Above all, let’s confront the pervasive ageism that makes that fact so hard to believe. When late life, with its enormous variety and many pleasures, is depicted as “the land of pink bibs,” no wonder med students steer clear! When he went into the field, Dr. Samir Sinha was told he was wasting his talent. Now director of geriatrics at Toronto’s Mount Sinai and University Health Network hospitals in Toronto, Sinha blames institutionalized ageism for the geriatrician shortage: “A culture that devalues the old places little value on those who work with them.”
Internalized ageism on the part of society at large perpetuates this prejudice: God forbid anyone find out you’re in the care of a geriatrician! Age denial seals the regrettable deal. Consulting a geriatrician, as Dr. Atul Gawande wrote in Being Mortal, “requires each of us to contemplate the unfixables in our life, the decline we will unavoidably face, in order to make the small changes necessary to reshape it. When the prevailing fantasy is that we can be ageless, the geriatrician’s uncomfortable demand is that we accept we are not.”

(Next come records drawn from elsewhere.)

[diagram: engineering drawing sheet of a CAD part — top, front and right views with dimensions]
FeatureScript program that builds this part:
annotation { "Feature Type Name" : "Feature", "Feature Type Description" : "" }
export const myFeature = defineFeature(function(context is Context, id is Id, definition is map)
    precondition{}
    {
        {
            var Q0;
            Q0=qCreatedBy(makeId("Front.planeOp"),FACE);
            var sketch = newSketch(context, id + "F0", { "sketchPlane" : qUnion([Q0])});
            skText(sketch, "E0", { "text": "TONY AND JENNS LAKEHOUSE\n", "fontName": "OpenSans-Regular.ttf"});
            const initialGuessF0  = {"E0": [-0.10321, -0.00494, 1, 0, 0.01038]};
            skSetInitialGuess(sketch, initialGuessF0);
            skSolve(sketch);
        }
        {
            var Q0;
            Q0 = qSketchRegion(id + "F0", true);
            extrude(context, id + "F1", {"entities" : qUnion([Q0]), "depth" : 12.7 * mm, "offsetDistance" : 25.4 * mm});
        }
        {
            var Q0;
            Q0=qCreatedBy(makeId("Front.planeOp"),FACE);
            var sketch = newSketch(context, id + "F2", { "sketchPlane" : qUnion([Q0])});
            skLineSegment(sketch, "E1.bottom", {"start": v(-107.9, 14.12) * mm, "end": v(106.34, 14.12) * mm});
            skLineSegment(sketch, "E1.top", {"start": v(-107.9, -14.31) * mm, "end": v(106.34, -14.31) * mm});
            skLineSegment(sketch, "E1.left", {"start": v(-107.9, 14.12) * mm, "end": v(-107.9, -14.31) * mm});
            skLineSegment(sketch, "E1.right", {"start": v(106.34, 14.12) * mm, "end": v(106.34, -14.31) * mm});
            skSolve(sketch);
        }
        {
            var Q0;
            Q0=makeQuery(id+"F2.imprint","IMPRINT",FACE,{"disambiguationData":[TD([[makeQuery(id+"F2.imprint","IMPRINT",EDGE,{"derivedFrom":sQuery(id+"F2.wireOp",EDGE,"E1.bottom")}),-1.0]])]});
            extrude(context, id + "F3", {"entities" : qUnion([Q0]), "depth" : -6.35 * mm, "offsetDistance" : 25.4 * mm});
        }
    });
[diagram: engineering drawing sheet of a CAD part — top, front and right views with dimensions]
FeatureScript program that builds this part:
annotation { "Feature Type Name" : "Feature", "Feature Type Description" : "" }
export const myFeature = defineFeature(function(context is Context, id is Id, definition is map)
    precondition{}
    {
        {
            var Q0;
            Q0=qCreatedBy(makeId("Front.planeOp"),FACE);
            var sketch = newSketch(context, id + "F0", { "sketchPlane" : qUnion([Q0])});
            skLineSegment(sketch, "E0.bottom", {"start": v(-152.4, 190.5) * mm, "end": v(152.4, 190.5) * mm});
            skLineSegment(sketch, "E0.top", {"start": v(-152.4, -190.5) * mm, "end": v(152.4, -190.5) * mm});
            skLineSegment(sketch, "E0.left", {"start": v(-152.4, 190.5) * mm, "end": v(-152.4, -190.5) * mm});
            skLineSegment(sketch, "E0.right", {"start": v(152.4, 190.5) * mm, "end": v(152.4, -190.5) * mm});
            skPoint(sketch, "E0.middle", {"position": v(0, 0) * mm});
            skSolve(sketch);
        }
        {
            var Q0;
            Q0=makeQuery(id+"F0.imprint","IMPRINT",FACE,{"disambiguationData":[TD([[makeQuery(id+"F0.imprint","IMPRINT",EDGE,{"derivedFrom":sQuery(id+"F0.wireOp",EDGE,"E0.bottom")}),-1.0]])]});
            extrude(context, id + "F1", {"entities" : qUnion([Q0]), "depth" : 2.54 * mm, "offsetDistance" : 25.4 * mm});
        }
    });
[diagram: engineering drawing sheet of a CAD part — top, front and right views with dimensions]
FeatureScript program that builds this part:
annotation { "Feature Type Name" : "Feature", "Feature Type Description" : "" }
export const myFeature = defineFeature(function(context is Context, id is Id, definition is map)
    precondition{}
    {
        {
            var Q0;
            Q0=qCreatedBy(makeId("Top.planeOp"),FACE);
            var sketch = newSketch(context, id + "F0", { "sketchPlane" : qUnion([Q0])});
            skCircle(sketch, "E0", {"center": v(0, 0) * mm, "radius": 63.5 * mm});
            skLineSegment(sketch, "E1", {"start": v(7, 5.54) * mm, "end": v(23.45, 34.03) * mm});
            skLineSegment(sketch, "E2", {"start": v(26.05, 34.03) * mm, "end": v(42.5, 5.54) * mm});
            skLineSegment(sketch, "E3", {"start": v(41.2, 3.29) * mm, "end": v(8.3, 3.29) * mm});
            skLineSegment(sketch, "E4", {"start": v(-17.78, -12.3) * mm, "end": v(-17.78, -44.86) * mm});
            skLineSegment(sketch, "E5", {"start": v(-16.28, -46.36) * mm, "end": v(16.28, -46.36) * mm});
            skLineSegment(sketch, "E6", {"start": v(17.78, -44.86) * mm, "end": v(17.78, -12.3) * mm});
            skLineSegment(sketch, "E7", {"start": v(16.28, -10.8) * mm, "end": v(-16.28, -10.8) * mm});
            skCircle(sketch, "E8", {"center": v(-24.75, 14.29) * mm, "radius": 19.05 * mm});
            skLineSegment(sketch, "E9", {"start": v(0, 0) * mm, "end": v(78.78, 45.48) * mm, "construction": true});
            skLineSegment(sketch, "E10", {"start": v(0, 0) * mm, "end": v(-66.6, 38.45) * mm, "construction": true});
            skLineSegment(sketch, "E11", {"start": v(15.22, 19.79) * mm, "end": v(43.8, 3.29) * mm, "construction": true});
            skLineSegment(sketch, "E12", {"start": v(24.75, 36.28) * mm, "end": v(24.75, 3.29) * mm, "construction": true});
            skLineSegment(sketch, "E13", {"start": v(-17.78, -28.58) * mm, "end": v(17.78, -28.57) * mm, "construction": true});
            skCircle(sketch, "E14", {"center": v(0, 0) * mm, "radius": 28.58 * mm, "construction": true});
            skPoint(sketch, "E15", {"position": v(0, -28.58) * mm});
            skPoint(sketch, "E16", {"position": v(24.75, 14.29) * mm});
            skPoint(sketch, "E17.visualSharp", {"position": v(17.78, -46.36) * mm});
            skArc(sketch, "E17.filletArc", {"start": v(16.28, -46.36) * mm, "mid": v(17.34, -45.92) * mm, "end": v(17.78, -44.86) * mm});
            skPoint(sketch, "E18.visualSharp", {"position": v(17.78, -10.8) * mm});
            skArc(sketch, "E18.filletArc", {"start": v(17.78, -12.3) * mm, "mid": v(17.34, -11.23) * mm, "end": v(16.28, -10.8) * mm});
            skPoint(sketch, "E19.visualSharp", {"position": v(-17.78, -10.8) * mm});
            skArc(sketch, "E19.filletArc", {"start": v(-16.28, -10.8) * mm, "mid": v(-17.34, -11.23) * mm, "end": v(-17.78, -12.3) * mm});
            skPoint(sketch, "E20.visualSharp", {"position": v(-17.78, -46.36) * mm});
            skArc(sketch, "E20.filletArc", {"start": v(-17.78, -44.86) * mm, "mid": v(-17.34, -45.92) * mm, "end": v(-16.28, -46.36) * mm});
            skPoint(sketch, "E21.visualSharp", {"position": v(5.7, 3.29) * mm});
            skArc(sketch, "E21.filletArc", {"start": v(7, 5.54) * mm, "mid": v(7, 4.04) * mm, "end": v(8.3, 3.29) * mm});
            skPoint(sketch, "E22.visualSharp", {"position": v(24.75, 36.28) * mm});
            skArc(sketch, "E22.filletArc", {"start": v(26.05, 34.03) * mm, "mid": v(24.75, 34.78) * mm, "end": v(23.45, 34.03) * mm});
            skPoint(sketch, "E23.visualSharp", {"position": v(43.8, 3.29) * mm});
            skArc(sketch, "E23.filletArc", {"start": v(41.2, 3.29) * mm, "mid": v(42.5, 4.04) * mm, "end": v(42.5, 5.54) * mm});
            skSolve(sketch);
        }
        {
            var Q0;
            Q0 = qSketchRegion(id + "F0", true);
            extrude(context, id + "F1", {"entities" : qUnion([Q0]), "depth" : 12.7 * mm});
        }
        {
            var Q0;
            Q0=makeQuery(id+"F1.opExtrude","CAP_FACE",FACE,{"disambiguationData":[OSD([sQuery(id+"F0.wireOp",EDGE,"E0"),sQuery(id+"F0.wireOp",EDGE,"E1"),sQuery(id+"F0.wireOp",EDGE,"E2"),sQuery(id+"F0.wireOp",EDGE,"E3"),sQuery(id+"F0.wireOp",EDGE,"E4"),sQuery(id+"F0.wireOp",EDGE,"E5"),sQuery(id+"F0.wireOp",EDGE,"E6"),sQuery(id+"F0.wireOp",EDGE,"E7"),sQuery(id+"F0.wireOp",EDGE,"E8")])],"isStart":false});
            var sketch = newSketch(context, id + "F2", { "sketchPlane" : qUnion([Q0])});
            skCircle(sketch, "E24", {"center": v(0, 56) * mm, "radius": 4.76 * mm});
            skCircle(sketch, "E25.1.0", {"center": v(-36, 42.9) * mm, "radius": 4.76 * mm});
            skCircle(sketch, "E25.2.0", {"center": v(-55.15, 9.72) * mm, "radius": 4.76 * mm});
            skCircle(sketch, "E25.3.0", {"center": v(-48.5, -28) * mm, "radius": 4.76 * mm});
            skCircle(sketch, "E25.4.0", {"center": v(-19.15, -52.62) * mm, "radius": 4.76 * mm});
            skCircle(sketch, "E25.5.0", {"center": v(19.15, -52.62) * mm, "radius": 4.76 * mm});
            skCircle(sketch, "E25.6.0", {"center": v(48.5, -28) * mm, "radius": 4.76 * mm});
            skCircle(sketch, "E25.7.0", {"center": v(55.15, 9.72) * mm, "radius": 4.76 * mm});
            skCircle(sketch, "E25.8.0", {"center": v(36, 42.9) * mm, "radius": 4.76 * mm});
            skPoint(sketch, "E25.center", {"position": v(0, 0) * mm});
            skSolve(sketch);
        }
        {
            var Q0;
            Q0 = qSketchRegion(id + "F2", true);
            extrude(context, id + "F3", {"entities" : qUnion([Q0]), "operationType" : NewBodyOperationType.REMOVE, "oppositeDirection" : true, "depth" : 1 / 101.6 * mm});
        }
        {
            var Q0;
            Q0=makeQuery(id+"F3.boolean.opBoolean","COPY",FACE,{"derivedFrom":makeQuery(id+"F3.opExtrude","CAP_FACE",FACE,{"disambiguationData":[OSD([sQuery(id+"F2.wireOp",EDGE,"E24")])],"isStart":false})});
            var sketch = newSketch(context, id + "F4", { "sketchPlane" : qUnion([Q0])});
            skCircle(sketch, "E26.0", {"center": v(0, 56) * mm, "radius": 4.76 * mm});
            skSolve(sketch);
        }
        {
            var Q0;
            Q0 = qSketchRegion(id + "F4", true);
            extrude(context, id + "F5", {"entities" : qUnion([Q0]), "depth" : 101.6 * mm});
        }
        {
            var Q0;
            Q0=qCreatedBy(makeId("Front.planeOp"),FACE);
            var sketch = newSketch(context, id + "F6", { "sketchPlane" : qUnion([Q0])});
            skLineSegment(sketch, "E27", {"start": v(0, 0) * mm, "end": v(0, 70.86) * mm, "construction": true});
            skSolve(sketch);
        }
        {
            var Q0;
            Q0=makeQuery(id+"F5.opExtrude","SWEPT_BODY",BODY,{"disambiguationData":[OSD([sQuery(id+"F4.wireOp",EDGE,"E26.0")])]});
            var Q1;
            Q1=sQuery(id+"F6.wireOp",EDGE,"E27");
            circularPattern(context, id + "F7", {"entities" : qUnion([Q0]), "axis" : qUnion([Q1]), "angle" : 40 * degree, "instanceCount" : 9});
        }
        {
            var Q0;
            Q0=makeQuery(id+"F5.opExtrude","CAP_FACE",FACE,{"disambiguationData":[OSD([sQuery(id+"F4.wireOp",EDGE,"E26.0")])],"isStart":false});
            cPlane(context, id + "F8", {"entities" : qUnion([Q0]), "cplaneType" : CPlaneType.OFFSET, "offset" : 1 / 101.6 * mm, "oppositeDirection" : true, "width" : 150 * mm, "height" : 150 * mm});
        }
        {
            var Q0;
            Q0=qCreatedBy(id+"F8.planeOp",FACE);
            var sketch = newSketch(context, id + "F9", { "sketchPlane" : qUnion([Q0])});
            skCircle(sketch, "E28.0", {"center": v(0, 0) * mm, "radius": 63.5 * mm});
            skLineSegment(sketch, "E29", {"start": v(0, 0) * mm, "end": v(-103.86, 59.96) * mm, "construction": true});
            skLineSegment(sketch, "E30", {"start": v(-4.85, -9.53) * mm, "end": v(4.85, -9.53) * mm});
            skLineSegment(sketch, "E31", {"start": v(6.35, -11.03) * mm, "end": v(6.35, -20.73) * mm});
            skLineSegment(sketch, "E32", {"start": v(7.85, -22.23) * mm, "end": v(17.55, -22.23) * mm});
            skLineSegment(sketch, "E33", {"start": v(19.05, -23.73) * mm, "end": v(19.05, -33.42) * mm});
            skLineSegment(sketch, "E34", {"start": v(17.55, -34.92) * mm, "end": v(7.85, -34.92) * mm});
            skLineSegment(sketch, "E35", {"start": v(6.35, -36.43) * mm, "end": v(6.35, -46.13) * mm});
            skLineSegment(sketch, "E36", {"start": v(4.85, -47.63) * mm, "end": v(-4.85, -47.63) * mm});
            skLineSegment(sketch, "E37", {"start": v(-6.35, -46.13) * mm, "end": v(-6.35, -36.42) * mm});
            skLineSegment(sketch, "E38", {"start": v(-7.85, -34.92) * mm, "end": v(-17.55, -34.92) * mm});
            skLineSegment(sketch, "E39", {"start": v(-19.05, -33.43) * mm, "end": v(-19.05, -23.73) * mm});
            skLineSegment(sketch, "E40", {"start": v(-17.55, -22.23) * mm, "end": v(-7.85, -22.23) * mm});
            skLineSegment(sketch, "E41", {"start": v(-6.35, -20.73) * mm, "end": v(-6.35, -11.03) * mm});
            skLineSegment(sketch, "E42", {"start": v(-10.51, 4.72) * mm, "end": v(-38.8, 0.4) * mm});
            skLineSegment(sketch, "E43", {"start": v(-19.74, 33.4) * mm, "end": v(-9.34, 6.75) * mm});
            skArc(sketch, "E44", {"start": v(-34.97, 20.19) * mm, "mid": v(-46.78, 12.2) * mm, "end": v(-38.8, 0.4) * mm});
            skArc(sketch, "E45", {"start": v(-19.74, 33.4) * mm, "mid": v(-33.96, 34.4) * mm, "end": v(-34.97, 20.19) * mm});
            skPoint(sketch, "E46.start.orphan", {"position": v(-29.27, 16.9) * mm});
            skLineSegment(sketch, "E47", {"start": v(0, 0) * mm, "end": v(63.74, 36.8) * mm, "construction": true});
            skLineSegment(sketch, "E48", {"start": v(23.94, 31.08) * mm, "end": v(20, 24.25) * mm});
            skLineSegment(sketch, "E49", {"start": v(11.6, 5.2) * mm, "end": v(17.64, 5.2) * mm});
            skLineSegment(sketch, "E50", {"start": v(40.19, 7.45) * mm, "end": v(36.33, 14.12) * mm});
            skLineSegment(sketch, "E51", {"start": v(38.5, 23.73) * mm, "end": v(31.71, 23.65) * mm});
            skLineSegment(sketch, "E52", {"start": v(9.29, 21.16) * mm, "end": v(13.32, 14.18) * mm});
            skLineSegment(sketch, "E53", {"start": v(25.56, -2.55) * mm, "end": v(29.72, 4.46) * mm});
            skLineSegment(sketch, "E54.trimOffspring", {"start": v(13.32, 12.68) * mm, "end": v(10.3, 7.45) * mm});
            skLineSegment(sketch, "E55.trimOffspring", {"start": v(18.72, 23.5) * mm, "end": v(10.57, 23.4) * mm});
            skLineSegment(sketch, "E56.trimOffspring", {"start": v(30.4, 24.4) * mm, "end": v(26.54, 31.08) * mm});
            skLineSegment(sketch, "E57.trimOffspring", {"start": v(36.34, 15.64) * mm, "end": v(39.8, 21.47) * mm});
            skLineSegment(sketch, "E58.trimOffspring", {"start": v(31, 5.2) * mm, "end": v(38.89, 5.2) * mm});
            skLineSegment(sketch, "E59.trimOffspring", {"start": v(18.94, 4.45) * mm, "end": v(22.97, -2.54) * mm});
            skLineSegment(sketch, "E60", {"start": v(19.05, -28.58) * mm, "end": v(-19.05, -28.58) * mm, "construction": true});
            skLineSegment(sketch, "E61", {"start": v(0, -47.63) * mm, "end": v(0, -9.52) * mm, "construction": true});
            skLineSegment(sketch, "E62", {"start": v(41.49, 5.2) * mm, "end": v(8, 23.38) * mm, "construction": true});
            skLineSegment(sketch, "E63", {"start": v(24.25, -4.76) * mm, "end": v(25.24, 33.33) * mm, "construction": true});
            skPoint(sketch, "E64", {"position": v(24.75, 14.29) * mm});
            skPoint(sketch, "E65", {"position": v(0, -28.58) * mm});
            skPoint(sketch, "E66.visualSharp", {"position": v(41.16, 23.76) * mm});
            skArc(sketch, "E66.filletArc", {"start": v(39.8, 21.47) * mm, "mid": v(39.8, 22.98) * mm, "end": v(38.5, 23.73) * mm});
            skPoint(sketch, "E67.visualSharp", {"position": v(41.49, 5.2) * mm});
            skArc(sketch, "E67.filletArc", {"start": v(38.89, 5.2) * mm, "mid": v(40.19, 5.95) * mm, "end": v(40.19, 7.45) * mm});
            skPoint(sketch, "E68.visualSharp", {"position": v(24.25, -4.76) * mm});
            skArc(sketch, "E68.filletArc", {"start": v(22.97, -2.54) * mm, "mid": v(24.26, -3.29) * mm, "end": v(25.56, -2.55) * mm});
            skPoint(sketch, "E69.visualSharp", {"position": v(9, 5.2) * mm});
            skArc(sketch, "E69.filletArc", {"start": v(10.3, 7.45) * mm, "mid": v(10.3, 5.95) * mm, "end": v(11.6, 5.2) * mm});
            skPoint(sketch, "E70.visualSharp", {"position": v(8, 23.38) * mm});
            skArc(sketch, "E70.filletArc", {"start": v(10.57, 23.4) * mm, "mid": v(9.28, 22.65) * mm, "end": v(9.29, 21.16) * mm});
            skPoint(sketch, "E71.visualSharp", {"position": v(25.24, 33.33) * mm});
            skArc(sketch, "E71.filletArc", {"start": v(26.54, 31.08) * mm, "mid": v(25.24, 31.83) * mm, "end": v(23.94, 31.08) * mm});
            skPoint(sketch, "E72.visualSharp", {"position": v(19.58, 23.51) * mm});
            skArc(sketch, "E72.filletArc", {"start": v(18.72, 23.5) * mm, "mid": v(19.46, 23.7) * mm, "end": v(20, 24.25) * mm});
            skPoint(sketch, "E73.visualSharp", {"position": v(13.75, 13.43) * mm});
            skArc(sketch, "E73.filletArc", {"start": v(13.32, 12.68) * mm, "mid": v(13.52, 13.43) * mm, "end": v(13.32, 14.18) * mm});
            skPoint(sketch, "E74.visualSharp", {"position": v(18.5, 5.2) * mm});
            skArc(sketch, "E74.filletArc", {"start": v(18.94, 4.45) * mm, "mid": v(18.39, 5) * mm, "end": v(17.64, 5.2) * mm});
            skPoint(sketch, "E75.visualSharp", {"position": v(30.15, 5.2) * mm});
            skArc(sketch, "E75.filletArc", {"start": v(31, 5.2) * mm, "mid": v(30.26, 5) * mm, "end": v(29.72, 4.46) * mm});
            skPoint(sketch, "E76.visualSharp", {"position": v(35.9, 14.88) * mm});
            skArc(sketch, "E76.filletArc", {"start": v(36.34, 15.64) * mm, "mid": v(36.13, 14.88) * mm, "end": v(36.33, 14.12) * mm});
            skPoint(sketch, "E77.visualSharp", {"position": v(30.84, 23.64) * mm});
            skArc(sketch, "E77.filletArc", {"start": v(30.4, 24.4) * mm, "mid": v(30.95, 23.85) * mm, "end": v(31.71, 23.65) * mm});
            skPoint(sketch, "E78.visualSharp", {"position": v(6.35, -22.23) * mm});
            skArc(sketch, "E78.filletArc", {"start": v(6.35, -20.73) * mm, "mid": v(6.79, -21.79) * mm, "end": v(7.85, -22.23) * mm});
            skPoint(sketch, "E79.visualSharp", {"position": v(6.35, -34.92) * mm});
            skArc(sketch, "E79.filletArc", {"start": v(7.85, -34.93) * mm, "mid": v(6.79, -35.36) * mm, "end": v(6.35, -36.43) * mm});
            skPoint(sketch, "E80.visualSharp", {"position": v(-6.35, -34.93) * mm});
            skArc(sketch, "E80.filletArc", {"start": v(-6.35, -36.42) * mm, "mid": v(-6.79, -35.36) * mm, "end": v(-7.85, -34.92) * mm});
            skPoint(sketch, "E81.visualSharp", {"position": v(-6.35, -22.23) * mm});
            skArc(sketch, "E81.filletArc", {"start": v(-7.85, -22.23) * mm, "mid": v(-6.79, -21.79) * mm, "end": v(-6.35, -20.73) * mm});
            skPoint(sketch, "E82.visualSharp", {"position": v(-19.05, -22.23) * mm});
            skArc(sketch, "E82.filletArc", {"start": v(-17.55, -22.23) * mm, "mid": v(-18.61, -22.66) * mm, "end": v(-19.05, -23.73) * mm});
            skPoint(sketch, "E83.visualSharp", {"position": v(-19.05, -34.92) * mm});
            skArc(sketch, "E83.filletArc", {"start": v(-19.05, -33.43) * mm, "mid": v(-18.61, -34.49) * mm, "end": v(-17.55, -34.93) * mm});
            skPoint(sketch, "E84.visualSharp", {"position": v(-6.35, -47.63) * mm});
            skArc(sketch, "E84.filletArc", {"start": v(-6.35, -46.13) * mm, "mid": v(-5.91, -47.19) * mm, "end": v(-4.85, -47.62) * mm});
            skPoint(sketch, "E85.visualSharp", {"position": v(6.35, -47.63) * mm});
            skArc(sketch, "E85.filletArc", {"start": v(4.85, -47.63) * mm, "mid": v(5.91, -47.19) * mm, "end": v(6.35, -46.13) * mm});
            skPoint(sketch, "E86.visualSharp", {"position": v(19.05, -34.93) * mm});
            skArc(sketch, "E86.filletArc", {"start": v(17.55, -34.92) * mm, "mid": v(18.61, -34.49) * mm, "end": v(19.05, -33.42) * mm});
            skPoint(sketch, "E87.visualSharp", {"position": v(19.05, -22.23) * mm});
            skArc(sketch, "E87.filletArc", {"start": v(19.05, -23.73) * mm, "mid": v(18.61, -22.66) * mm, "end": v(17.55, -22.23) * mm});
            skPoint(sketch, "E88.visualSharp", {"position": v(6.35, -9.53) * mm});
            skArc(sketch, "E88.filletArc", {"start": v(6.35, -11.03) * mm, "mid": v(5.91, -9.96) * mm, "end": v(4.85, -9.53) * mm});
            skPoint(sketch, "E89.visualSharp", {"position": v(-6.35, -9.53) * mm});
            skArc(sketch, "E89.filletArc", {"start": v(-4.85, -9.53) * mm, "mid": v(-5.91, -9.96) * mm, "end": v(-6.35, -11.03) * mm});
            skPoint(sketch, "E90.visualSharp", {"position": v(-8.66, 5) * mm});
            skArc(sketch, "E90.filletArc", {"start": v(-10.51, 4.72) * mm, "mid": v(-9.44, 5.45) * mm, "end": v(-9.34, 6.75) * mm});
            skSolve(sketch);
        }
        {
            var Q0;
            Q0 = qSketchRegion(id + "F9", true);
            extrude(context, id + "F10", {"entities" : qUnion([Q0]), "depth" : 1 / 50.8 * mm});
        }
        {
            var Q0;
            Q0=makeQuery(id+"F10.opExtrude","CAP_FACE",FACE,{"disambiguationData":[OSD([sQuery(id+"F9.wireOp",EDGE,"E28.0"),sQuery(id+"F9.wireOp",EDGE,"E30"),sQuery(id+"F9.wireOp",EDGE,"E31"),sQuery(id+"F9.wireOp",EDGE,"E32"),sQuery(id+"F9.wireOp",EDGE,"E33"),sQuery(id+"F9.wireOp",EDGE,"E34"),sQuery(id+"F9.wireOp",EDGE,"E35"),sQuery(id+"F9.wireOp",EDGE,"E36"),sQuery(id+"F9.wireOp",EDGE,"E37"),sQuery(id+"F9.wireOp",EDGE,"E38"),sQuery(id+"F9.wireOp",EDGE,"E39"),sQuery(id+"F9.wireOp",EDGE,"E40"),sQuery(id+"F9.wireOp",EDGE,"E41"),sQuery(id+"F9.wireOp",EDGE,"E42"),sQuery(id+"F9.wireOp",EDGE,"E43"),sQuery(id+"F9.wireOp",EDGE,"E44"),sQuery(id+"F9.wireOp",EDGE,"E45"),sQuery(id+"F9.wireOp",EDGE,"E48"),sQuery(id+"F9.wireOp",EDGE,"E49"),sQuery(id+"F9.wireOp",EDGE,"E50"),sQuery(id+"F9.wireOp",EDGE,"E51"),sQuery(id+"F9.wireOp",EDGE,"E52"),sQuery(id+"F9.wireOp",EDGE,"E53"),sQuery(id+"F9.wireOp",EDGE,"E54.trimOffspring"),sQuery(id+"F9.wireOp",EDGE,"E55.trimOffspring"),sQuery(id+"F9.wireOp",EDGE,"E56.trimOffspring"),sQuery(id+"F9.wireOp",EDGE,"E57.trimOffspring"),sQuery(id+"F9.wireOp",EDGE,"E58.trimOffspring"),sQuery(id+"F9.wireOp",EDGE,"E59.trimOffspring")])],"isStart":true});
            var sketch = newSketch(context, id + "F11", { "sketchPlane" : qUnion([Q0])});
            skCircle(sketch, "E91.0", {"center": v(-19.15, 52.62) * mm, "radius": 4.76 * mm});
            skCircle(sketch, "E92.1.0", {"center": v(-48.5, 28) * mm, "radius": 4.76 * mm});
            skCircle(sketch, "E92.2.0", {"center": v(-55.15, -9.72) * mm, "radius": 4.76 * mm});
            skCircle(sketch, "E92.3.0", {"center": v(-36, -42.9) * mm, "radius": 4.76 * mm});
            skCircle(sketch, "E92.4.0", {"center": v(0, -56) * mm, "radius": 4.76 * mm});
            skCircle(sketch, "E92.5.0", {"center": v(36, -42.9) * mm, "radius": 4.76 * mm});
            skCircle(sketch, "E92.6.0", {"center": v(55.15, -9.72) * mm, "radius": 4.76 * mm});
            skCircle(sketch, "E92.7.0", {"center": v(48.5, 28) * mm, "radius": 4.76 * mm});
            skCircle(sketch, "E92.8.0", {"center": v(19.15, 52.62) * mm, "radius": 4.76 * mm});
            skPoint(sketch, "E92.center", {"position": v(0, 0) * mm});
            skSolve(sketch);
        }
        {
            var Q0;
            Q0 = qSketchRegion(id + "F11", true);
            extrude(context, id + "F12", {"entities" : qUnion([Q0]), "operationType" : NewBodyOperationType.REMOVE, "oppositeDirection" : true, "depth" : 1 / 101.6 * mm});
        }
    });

As it stands, within a decade or two geriatricians will have to serve as educators and consultants for the physicians who are actually treating older patients. Imagine you had cancer, suggests Christopher Langston, who analyzes this data each year for the Hartford Foundation. “Would you be happy if your primary care physician consulted with an oncologist, but you never actually got to see one? That’s pretty much the situation we’re facing.” The alternative is to change our attitudes towards age and aging, in order to change the culture. It’s a big step, and a necessary one.
2 thoughts on “What’s behind the growing geriatrician shortage?”
When my mother moved nearby at age 91,I found a geriatrician who saw her through her old age and end-of-life care with the warmest concern and thoughtful professionalism. (He used to squat down to talk to her so he would be at her eye-level.) My husband and I looooved him. So when my husband needed a new internist, young as he was, he chose that delightful man. No regrets. Whatever extra training geriatricians get, it seems to make them kinder, more patient, better explainers–in short, better doctors.
Wow! I wouldn’t want Dr. Marcy Houle to care for me as I age! She has bought into every stereotype there is about older adults. I wish that every medical school required a rotation in geriatrics as well as a course in gerontology. One thing many doctors — and nurses — need to learn is to treat their older patients like the adults they are. That means no patronizing names (sweetie, dearie, young lady), no sing-songy high pitched voices, no simplified sentences, and — for doctors — no introducing yourself as “Dr so and so” and then calling your patient “Mary” or “Bob.” And while you are at it, don’t assume old people are stupid. I can’t tell you how many times my husband (PhD) and I (, MPH, PhD, gerontologist) have been spoken to as if we had an elementary school education.